#### 任务目标:
请根据下文关于通道剪枝的文档正文回答以下问题：
(a) 当前卷积核的输出通道由 k 个剪枝为 l 个后，下一层卷积核的输入通道应如何调整？
(b) 文中以哪个 API 替代 torch.norm 计算 Frobenius 范数？替换的原因是什么？
(c) 在 apply_channel_sorting 函数中，通道重要性依据哪一层卷积的权重计算？

#### 文档正文:
-----
记得一提的是框架已经给出的代码,所谓 Channel 是在卷积中才会出现的,剪枝也是对输出通道进行剪枝。例如,当前卷积核中本来有 k 个通道输出,剪枝后变成 l 个输出通道,那么下一层的卷积核的输入通道也要相对应地从 k 变成 l。此外一般 Conv 后都会有一个 Batch Norm,应该这个 Conv 的 weight、bias、running_mean 和 running_var 也要一起进行剪枝。

Question 7

改进 Channel Pruning,使用 Frobenius 范数来评估每一个通道的重要程度。本问的核心就是 Frobenius 范数的计算,说明中推荐使用 torch.norm 进行实现,但是官网文档中提到这个 API 已经被弃用,这里改用 torch.linalg.vector_norm()。根据文档,dim 指定为需要展开为向量的维度,即第 [0, 2, 3]

 1
 2
 3
 4
 5
 6
 7
 8
 9
10
11
12
13
14
15
16
17
18
19
20
21
22
23
24
25
26
27
28
29
30
31
32
33
34
35
36
37
38
39
40
41
42
43
44
45
46
47
48
49
# function to sort the channels from important to non-important
def get_input_channel_importance(weight):
    in_channels = weight.shape[1]
    # importances = []
    # # compute the importance for each input channel
    # for i_c in range(weight.shape[1]):
    #     channel_weight = weight.detach()[:, i_c]
    #     ##################### YOUR CODE STARTS HERE #####################
    #     importance = torch.linalg.norm(channel_weight, ord="fro", dim
    #     ##################### YOUR CODE ENDS HERE #####################
    #     importances.append(importance.view(1))
    # return torch.cat(importances)
    return torch.linalg.vector_norm(weight, ord=2, dim=(0, 2, 3))

@torch.no_grad()
def apply_channel_sorting(model):
    model = copy.deepcopy(model)  # do not modify the original model
    # fetch all the conv and bn layers from the backbone
    all_convs = [m for m in model.backbone if isinstance(m, nn.Conv2d)]
    all_bns = [m for m in model.backbone if isinstance(m, nn.BatchNorm2d)]
    # iterate through conv layers
    for i_conv in range(len(all_convs) - 1):
        # each channel sorting index, we need to apply it to:
        # - the output dimension of the previous conv
        # - the previous BN layer
        # - the input dimension of the next conv (we compute importance here)
        prev_conv = all_convs[i_conv]
        prev_bn = all_bns[i_conv]
        next_conv = all_convs[i_conv + 1]
        # note that we always compute the importance according to input channels
        importance = get_input_channel_importance(next_conv.weight)
        # sorting from large to small
        sort_idx = torch.argsort(importance, descending=True)

        # apply to previous conv and its following bn
        prev_conv.weight.copy_(torch.index_select(
            prev_conv.weight.detach(), 0, sort_idx))
-----
#### 提取材料:
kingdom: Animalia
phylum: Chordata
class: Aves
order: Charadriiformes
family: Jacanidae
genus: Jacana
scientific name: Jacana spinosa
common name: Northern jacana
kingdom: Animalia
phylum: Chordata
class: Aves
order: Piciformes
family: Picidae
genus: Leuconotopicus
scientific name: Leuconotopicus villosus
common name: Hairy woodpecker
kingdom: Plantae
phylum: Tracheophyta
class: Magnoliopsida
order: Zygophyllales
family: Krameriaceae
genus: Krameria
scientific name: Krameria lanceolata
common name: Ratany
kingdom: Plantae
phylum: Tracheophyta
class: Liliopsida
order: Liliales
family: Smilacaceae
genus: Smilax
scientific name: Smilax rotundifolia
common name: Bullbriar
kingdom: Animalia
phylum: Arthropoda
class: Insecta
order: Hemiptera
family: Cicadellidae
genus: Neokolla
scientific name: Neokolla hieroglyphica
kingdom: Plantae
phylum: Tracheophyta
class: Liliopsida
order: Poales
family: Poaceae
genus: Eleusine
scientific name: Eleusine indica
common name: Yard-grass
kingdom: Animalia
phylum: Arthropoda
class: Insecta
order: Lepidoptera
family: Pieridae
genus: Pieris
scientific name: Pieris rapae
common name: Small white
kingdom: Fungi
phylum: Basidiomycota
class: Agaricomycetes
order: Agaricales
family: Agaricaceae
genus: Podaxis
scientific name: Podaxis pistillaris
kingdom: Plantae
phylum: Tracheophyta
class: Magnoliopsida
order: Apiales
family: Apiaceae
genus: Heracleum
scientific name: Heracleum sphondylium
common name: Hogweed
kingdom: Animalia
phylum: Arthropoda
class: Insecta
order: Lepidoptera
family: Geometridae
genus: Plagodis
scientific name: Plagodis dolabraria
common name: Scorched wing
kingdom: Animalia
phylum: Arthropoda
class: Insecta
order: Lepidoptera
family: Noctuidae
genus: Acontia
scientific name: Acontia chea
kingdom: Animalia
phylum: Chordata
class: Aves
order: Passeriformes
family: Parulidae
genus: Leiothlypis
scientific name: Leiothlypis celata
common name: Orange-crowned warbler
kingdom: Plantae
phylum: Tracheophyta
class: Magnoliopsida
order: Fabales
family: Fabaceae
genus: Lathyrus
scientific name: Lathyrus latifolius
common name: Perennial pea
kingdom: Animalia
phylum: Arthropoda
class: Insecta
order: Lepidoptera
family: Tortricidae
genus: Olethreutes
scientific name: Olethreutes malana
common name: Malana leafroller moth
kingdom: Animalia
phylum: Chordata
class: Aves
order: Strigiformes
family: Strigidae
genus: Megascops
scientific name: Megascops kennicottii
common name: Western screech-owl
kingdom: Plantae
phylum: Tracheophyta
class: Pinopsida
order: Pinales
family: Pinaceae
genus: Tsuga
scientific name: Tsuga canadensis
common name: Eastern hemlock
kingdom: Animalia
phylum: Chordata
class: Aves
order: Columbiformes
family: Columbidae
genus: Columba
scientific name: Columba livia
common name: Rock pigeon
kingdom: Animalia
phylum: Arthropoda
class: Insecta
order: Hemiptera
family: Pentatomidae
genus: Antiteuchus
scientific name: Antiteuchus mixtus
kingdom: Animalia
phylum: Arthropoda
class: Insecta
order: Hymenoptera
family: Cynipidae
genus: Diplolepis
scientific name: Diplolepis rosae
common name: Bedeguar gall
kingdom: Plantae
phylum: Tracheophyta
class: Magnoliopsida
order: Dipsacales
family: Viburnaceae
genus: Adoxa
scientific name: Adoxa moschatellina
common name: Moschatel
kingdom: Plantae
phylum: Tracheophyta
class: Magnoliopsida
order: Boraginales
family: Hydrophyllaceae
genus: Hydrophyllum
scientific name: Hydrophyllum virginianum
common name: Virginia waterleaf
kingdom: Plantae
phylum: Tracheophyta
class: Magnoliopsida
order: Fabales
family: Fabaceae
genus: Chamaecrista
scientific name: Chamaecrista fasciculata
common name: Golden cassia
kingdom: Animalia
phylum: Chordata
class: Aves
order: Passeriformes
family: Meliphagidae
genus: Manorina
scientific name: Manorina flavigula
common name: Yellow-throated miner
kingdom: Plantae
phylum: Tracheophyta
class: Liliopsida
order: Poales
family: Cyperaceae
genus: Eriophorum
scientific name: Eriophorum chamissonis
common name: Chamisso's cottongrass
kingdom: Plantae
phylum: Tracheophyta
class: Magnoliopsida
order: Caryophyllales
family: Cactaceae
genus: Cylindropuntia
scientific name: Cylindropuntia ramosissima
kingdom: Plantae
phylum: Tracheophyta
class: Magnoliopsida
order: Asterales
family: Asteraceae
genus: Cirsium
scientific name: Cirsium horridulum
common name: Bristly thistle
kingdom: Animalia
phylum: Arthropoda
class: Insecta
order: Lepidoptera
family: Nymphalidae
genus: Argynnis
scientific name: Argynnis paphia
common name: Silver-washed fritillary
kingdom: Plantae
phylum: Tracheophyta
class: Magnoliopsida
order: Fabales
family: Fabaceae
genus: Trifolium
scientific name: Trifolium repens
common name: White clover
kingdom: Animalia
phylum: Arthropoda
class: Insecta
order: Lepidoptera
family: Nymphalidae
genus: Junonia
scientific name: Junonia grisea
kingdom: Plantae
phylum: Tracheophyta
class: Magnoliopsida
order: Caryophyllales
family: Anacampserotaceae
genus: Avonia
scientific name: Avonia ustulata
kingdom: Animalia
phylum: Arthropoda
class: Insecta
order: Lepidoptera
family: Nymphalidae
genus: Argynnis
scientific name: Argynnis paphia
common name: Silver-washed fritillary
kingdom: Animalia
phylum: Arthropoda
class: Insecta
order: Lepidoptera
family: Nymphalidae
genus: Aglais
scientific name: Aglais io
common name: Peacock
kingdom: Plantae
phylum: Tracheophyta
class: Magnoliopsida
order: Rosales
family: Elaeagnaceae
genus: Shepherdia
-----
#### 参考答案:
(a) 下一层卷积核的输入通道应相应地从 k 个变为 l 个。
(b) 改用 torch.linalg.vector_norm()，原因是官网文档指出 torch.norm 已被弃用。
(c) 依据下一个卷积层（next_conv）的权重，按其输入通道计算重要性。